How to load individual .npz files as samples into a Tensorflow Dataset

25 views Asked by At

I am having a problem with loading the data that make up the dataset. My previous (working) approach was to use a pandas DataFrame, but for larger datasets, the training process gets killed, as the data takes up too much memory. So I decided to use TensorFlow's Dataset class to overcome this problem, but I cannot load the individual files.

Specifically, I tried loading the individual file paths of the individual .npz files as samples, and then using the map method of the Dataset class to individually load the contents of the .npz files.
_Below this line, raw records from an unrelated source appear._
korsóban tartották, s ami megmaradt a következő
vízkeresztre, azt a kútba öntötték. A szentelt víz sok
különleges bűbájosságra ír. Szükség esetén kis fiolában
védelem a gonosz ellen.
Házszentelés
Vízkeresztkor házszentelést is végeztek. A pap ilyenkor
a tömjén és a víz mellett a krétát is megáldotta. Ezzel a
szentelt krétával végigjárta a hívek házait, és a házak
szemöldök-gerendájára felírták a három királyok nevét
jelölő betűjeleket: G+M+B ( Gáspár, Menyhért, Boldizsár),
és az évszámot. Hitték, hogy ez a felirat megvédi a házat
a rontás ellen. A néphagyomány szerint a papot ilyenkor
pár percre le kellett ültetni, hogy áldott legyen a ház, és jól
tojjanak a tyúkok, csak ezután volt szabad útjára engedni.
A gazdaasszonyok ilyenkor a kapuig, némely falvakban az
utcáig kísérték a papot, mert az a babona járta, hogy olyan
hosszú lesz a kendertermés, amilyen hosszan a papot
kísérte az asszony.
Each .npz file is a numpy array of shapes (1, x, x, z) and it's contained within the folder that specifies its label name.

This is the method I use for loading the dataset:

IMAGE_SUPPORTED_EXTENSIONS = ('.jpg', '.jpeg', '.png')

def load_dataset(self):
data = []

        for label in self.labels:
            folder = self.main_folder / label
            file_paths = [str(file_path) for file_path in folder.glob('*') if file_path.suffix in TENSOR_SUPPORTED_EXTENSIONS]
            latenst_spaces = [DatasetLoader.load_tensor(file_path) for file_path in folder.glob('*') if file_path.suffix in TENSOR_SUPPORTED_EXTENSIONS]
            dataset = tf.data.Dataset.from_tensor_slices(file_paths)
            
            # Zip dataset with labels
            dataset = dataset.map(lambda x: (x, label))
            
            dataset = dataset.map(map_function)
            data.append(dataset)
        
        # Concatenate datasets from different labels
        dataset = data[0]
        for i in range(1, len(data)):
            dataset = dataset.concatenate(data[i])
        
        return dataset

And this is the function passed to the map method:

def map_function(element):
    file_path, label = element
    npz_data = DatasetLoader.load_tensor(file_path)
    return (npz_data, label)
    @staticmethod

def load_tensor(file_path):
        file_path = tf.get_static_value(tf_tensor)
        file_path = Path(file_path)
        if file_path.suffix not in ('.npy', '.npz'):
            raise ValueError(f"Extension {file_path.suffix} not suppported.")
        try:
            with np.load(file_path) as tensor:
                if file_path.suffix == ".npz":
                    for _, item in tensor.items():
                        tensor = item
            return np.array(tensor).squeeze()
        except Exception as e:
            print(f"Error loading {file_path.stem} file: {str(e)}.", "\nFile path: ", file_path)
            raise RuntimeError(f"Error loading {file_path.stem} file: {str(e)}.") from e
1

There are 1 answers

0
hpaulj On

Here's an example of creating a npz with 2 arrays, and then loading them:

In [9]: x,y = np.ones((2,3)), np.arange(5)
In [10]: np.savez('test.npz', **{'x':x, 'y':y})

And the load:

In [12]: alist = []
    ...: with np.load('test.npz') as data:
    ...:     for i,v in data.items():
    ...:         print(i,v)
    ...:         alist.append(v)    
    ...:         
x [[1. 1. 1.]
 [1. 1. 1.]]
y [0 1 2 3 4]

In [13]: alist
Out[13]: 
[array([[1., 1., 1.],
        [1., 1., 1.]]),
 array([0, 1, 2, 3, 4])]

your error?

If I try your tensor=item I get an error

In [15]: with np.load('test.npz') as tensor:
    ...:     for _, item in data.items():
    ...:         tensor = item
    ...: arr = np.array(tensor)    
---------------------------------------------------------------------------
AttributeError                            Traceback (most recent call last)
Cell In[15], line 2
      1 with np.load('test.npz') as tensor:
----> 2     for _, item in data.items():
      3         tensor = item
      4 arr = np.array(tensor)

File ~\miniconda3\lib\_collections_abc.py:911, in ItemsView.__iter__(self)
    909 def __iter__(self):
    910     for key in self._mapping:
--> 911         yield (key, self._mapping[key])

File ~\miniconda3\lib\site-packages\numpy\lib\npyio.py:248, in NpzFile.__getitem__(self, key)
    246     key += '.npy'
    247 if member:
--> 248     bytes = self.zip.open(key)
    249     magic = bytes.read(len(format.MAGIC_PREFIX))
    250     bytes.close()

AttributeError: 'NoneType' object has no attribute 'open'

I get this error even I saved only one array to the npz.

Changing a variable inside a context or for loop is dangerous, either not working or producing an error.